Nomograms

Regression coefficients are not very pleasant to look at when listed in a table. Moreover, the value of the coefficient is not what really matters. What matters is the value of the coefficient multiplied with the value of the corresponding variable: this is the actual “effect” that contributes to the value of the outcome, or with logistic regression, towards the log-odds ratio. With this approach, it is no longer necessary to scale variables prior to regression. A nomogram is the visualization method based on this idea.

An example of a logistic regression model of credit risk, visualized with a nomogram is below:
Picture5.png
We can see that the coefficients for the nominal (factor) variables are grouped together on the same line. The intercept is implicit through the difference between the dashed line and the 0.5 probability axis below. The error bars for individual parameters are not shown, but they could be if we desired. We can easily see whether a particular variable increases or decreases the perception of risk for the bank.

It is also possible to display similar effect functions for nonlinear models.
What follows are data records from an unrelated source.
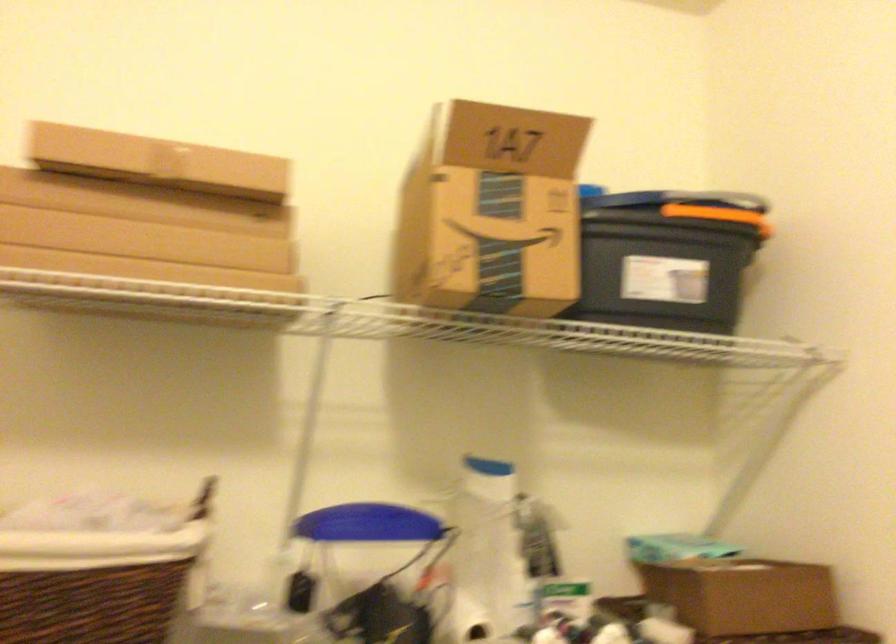
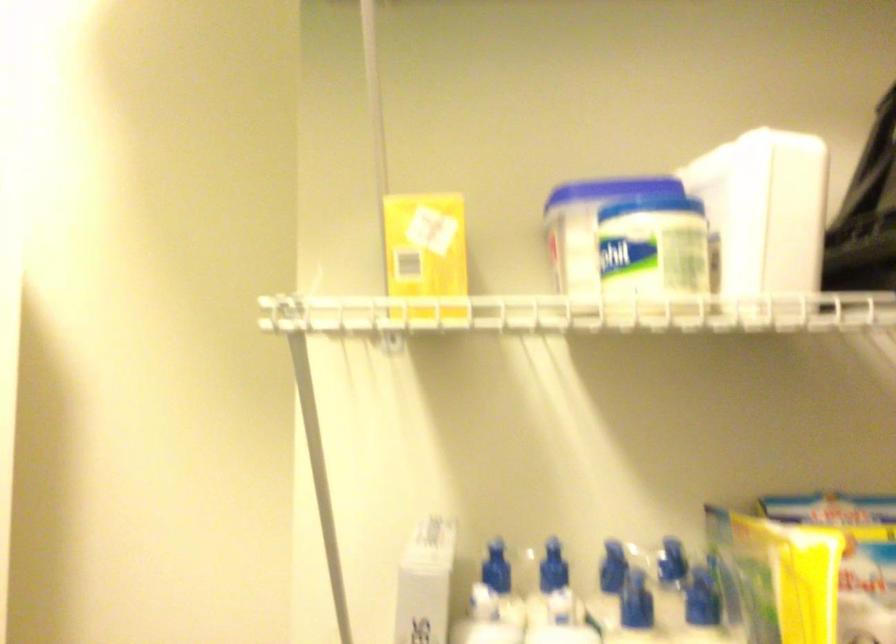
Question: How did the camera likely rotate?

Choices:
 (A) Left
 (B) Right
 (C) Up
 (D) Down

Answer: (B)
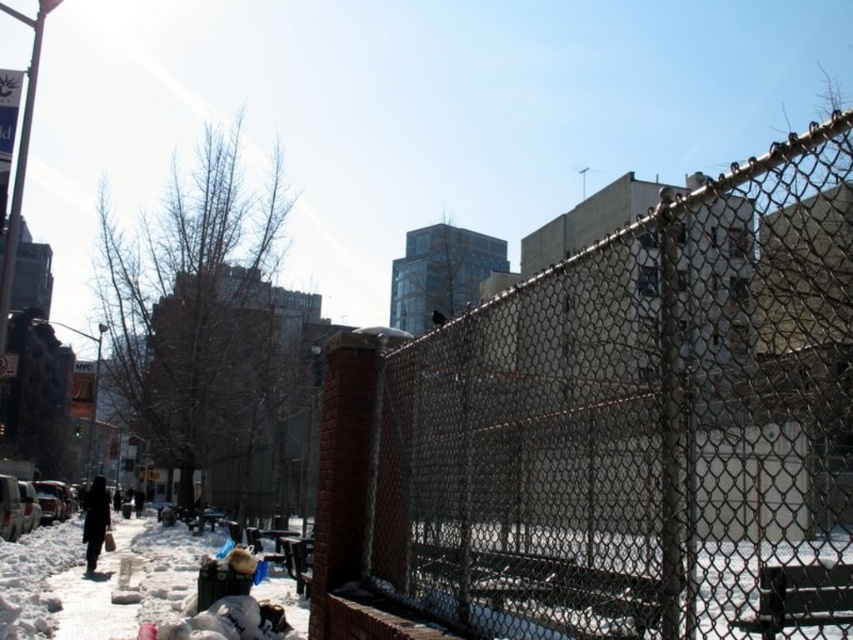
Question: Which object is positioned farthest from the dark brown coat at lower left?

Choices:
 (A) metallic chain-link fence at center
 (B) black metal park bench at center
 (C) snowy concrete sidewalk at lower left

Answer: (A)

Question: Does metallic chain-link fence at center appear under dark brown coat at lower left?

Choices:
 (A) yes
 (B) no

Answer: (B)

Question: Among these points, which one is farthest from the camera?

Choices:
 (A) [824, 573]
 (B) [85, 532]
 (C) [426, 557]

Answer: (B)

Question: Can you confirm if metallic chain-link fence at center is wider than dark brown coat at lower left?

Choices:
 (A) no
 (B) yes

Answer: (B)

Question: Which point is farther from the camera taking this photo?

Choices:
 (A) (814, 595)
 (B) (674, 285)

Answer: (A)

Question: Is metallic chain-link fence at center positioned at the back of black metal park bench at center?

Choices:
 (A) yes
 (B) no

Answer: (B)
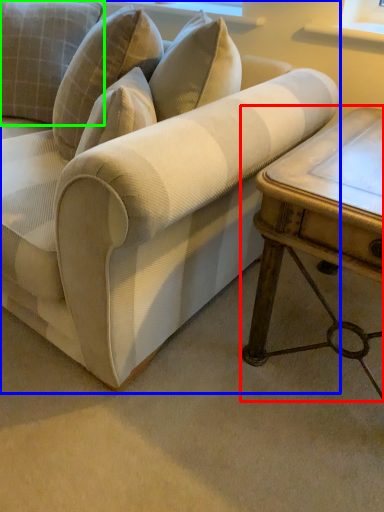
Question: Which is farther away from table (highlighted by a red box)? studio couch (highlighted by a blue box) or pillow (highlighted by a green box)?

Choices:
 (A) studio couch
 (B) pillow

Answer: (B)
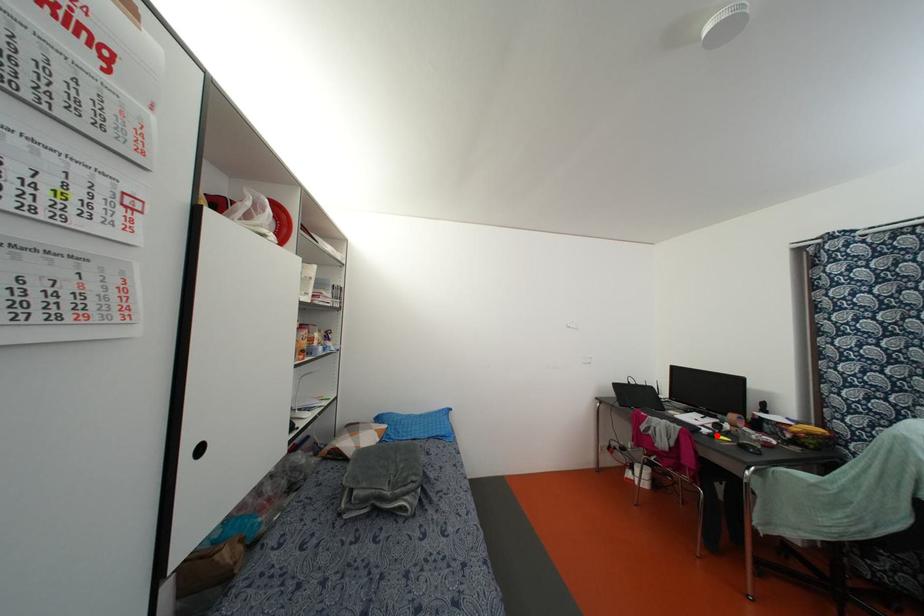
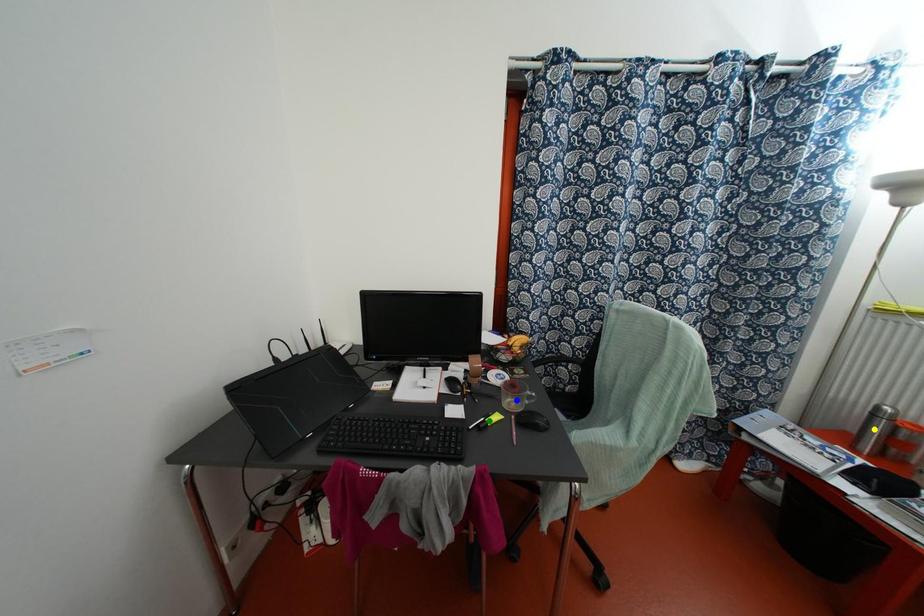
Question: I am providing you with two images of the same scene from different viewpoints. A red point is marked on the first image. You are given multiple points on the second image. Which spot in image 2 lines up with the point in image 1?

Choices:
 (A) blue point
 (B) green point
 (C) yellow point

Answer: (B)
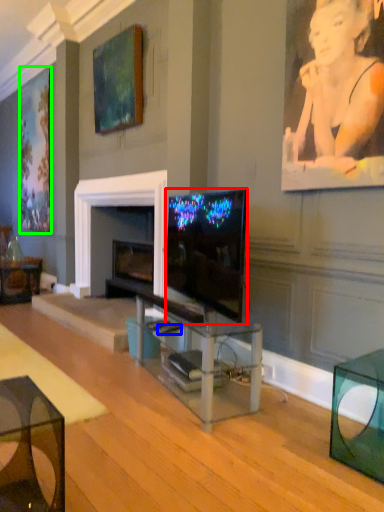
Question: Which is nearer to the television (highlighted by a red box)? remote control (highlighted by a blue box) or picture frame (highlighted by a green box).

Choices:
 (A) remote control
 (B) picture frame

Answer: (A)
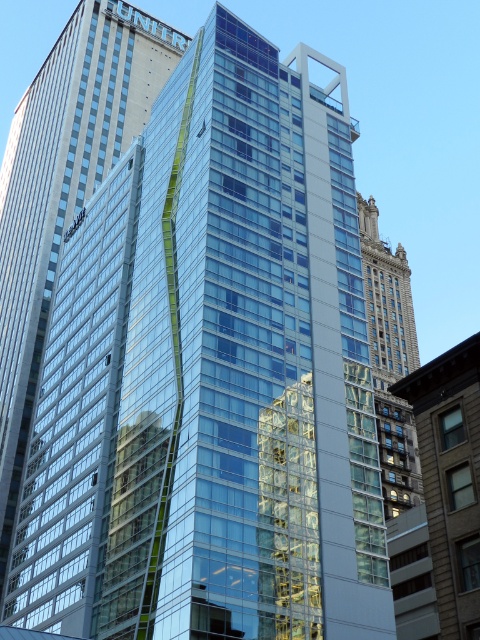
You are an architect analyzing the building layout. Which object is positioned higher in the image, the transparent glass building at center or the brown stone tower at center?

The transparent glass building at center is located above the brown stone tower at center, so it is positioned higher in the image.

You are an architect evaluating the design of the transparent glass building at center and the brown stone tower at center. Which building would you say has a greater height?

The transparent glass building at center is taller than the brown stone tower at center, so the transparent glass building at center has a greater height.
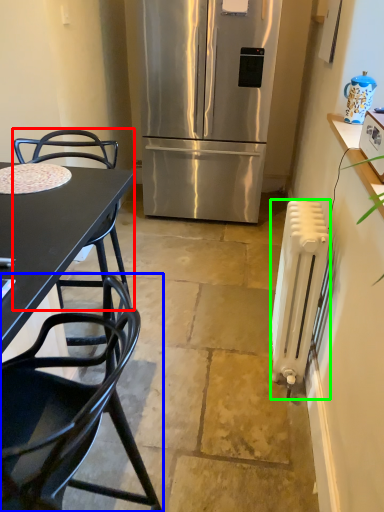
Question: Estimate the real-world distances between objects in this image. Which object is closer to chair (highlighted by a red box), chair (highlighted by a blue box) or radiator (highlighted by a green box)?

Choices:
 (A) chair
 (B) radiator

Answer: (B)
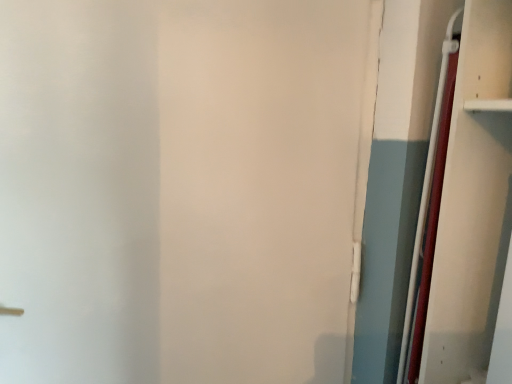
What do you see at coordinates (261, 184) in the screenshot? The width and height of the screenshot is (512, 384). I see `white matte screen door at left` at bounding box center [261, 184].

Identify the location of white matte screen door at left. (261, 184).

Locate an element on the screen. The width and height of the screenshot is (512, 384). white matte screen door at left is located at coordinates (261, 184).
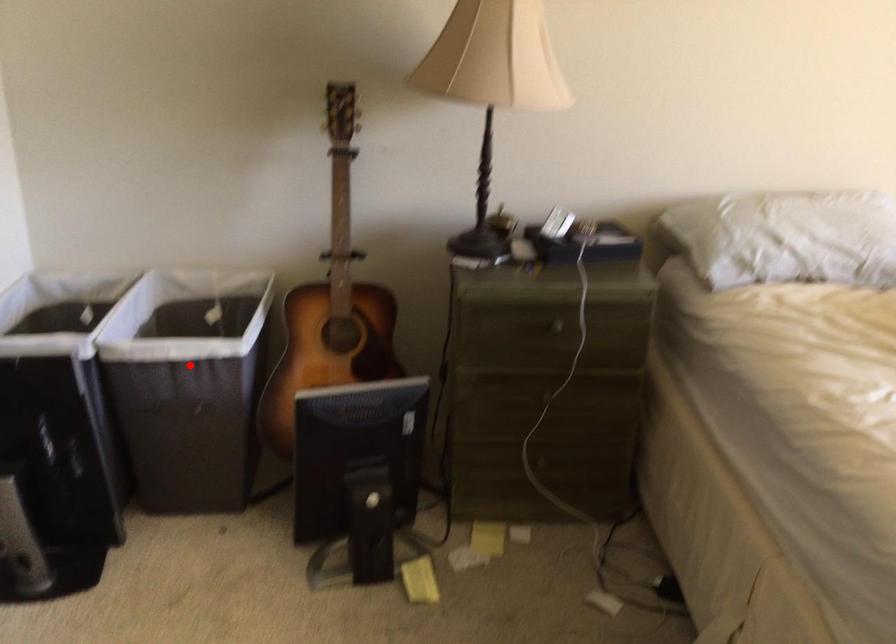
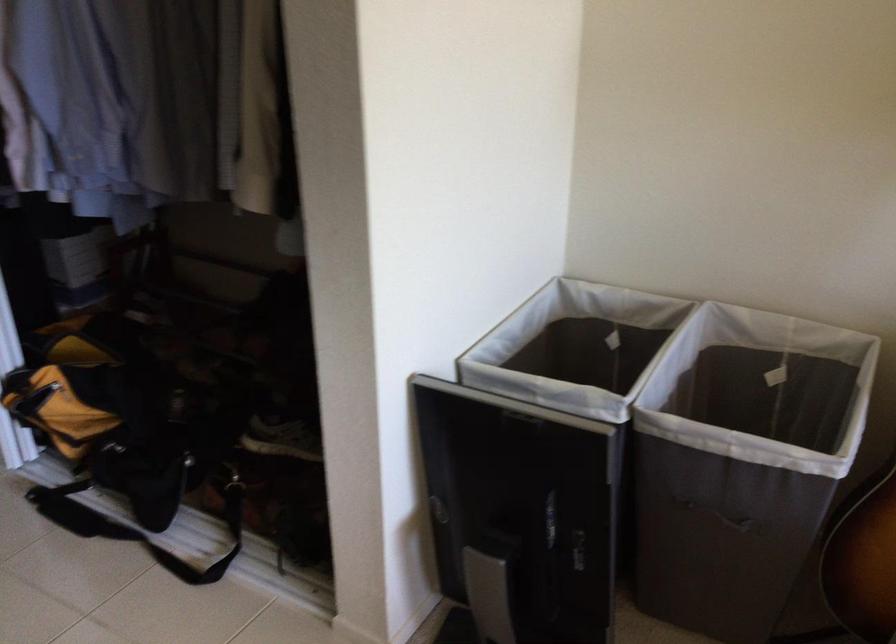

For example, consider this model for predicting the survival of a horse, depending on its body temperature and its pulse:
Picture-horse.png
As soon as the temperature or pulse deviate from the “standard operating conditions” at 50 heart beats per minute and 38 degrees Celsium, the risk of death increses drastically.

Both graphs were created with Orange. Martin Mozina and colleagues have shown how nomograms can be rendered for the popular “naive” Bayes classifier (which is an aggregate of a bunch of univariate logistic/multinomial regressions). A year later we demonstrated how nomograms can be used to visualize support vector machines, even for nonlinear kernels, by extending nomograms toward generalized additive models and including support for interactions. Frank Harrell has an implementation of nomograms within R as a part of his Design package (function nomogram).